Segment Start: Supplied entries

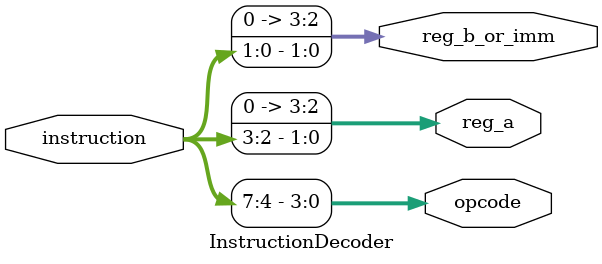
<source format=v>
`timescale 1ns / 1ps

module InstructionDecoder(
    input [7:0] instruction,
    output [3:0] opcode,
    output [3:0] reg_a,
    output [3:0] reg_b_or_imm
    );
    
    assign opcode = instruction[7:4];
    assign reg_a = {2'b00, instruction[3:2]};
    assign reg_b_or_imm = {2'b00, instruction[1:0]};
    
endmodule

</source>
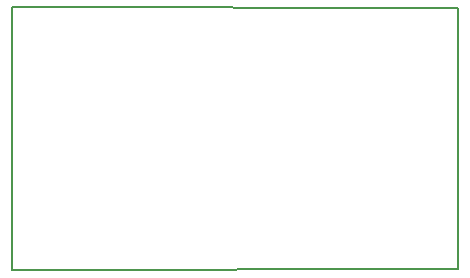
<source format=gbr>
G04 #@! TF.GenerationSoftware,KiCad,Pcbnew,5.0.0-rc2-unknown-a288d61~65~ubuntu18.04.1*
G04 #@! TF.CreationDate,2018-06-25T15:59:09+02:00*
G04 #@! TF.ProjectId,STM32_Sensor,53544D33325F53656E736F722E6B6963,rev?*
G04 #@! TF.SameCoordinates,Original*
G04 #@! TF.FileFunction,Profile,NP*
%FSLAX46Y46*%
G04 Gerber Fmt 4.6, Leading zero omitted, Abs format (unit mm)*
G04 Created by KiCad (PCBNEW 5.0.0-rc2-unknown-a288d61~65~ubuntu18.04.1) date Mon Jun 25 15:59:09 2018*
%MOMM*%
%LPD*%
G01*
G04 APERTURE LIST*
%ADD10C,0.150000*%
G04 APERTURE END LIST*
D10*
X144780000Y-100584000D02*
X144780000Y-100838000D01*
X107000000Y-101000000D02*
X144780000Y-100838000D01*
X107000000Y-78700000D02*
X107000000Y-101000000D01*
X144780000Y-78740000D02*
X107000000Y-78700000D01*
X144780000Y-100584000D02*
X144780000Y-78740000D01*
M02*

</source>
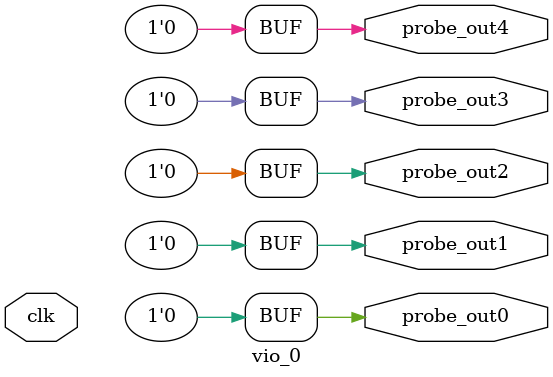
<source format=v>
`timescale 1ns / 1ps
module vio_0 (
clk,

probe_out0,
probe_out1,
probe_out2,
probe_out3,
probe_out4
);

input clk;

output reg [0 : 0] probe_out0 = 'h0 ;
output reg [0 : 0] probe_out1 = 'h0 ;
output reg [0 : 0] probe_out2 = 'h0 ;
output reg [0 : 0] probe_out3 = 'h0 ;
output reg [0 : 0] probe_out4 = 'h0 ;


endmodule

</source>
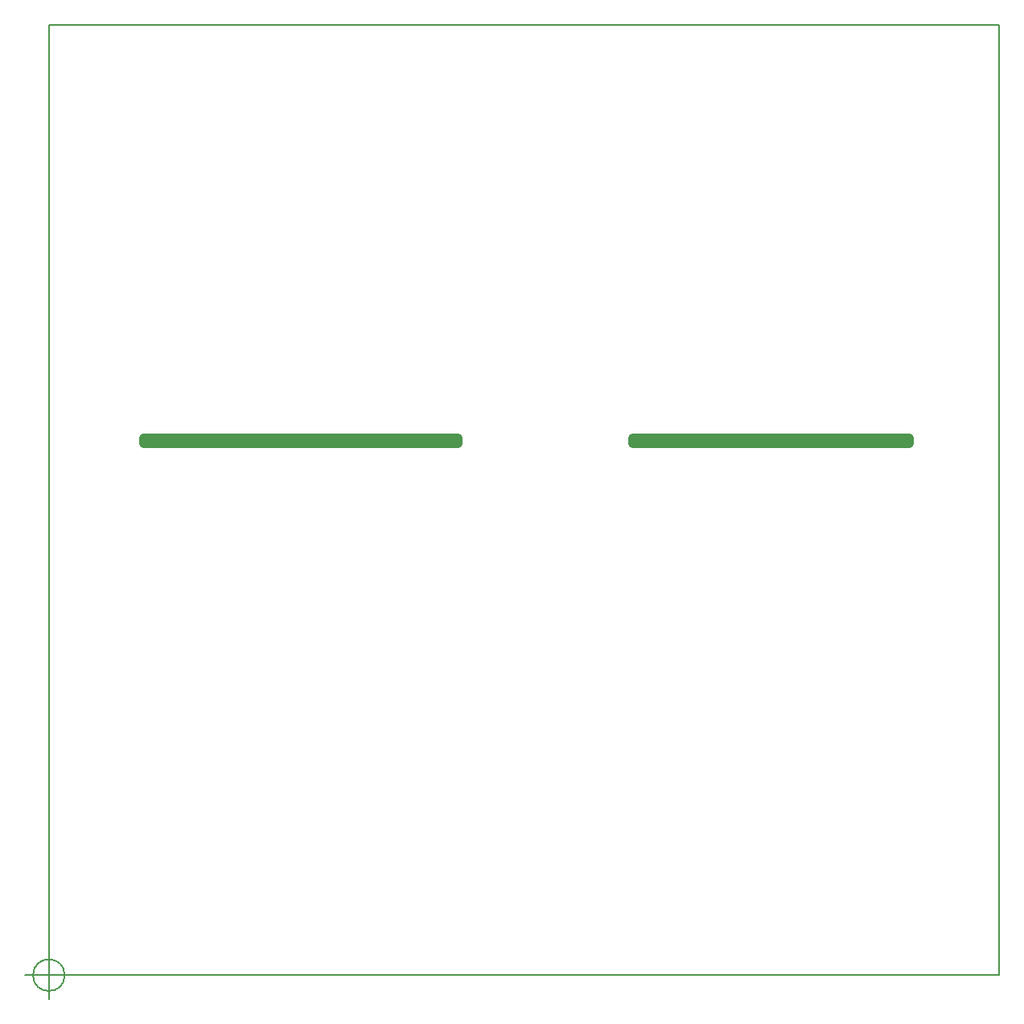
<source format=gbr>
%TF.GenerationSoftware,KiCad,Pcbnew,(5.0.0)*%
%TF.CreationDate,2019-01-15T18:54:47+01:00*%
%TF.ProjectId,KicadEuropower,4B696361644575726F706F7765722E6B,Rev B*%
%TF.SameCoordinates,Original*%
%TF.FileFunction,Profile,NP*%
%FSLAX46Y46*%
G04 Gerber Fmt 4.6, Leading zero omitted, Abs format (unit mm)*
G04 Created by KiCad (PCBNEW (5.0.0)) date 01/15/19 18:54:47*
%MOMM*%
%LPD*%
G01*
G04 APERTURE LIST*
%ADD10C,1.000000*%
%ADD11C,0.150000*%
%ADD12C,0.200000*%
G04 APERTURE END LIST*
D10*
X161500000Y-94000000D02*
X161500000Y-93500000D01*
X161500000Y-93500000D02*
X190500000Y-93500000D01*
X190500000Y-94000000D02*
X161500000Y-94000000D01*
X190500000Y-93500000D02*
X190500000Y-94000000D01*
X110000000Y-94000000D02*
X110000000Y-93500000D01*
X143000000Y-94000000D02*
X110000000Y-94000000D01*
X143000000Y-93500000D02*
X143000000Y-94000000D01*
X110000000Y-93500000D02*
X143000000Y-93500000D01*
D11*
X101666666Y-150000000D02*
G75*
G03X101666666Y-150000000I-1666666J0D01*
G01*
X97500000Y-150000000D02*
X102500000Y-150000000D01*
X100000000Y-147500000D02*
X100000000Y-152500000D01*
D12*
X200000000Y-50000000D02*
X100000000Y-50000000D01*
X200000000Y-150000000D02*
X200000000Y-50000000D01*
X100000000Y-150000000D02*
X200000000Y-150000000D01*
X100000000Y-50000000D02*
X100000000Y-150000000D01*
M02*

</source>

Segment End: Supplied entries

• **Exercise**
The count alone is wanted: how many lines above hold the string "output"?

• **Your solution**
8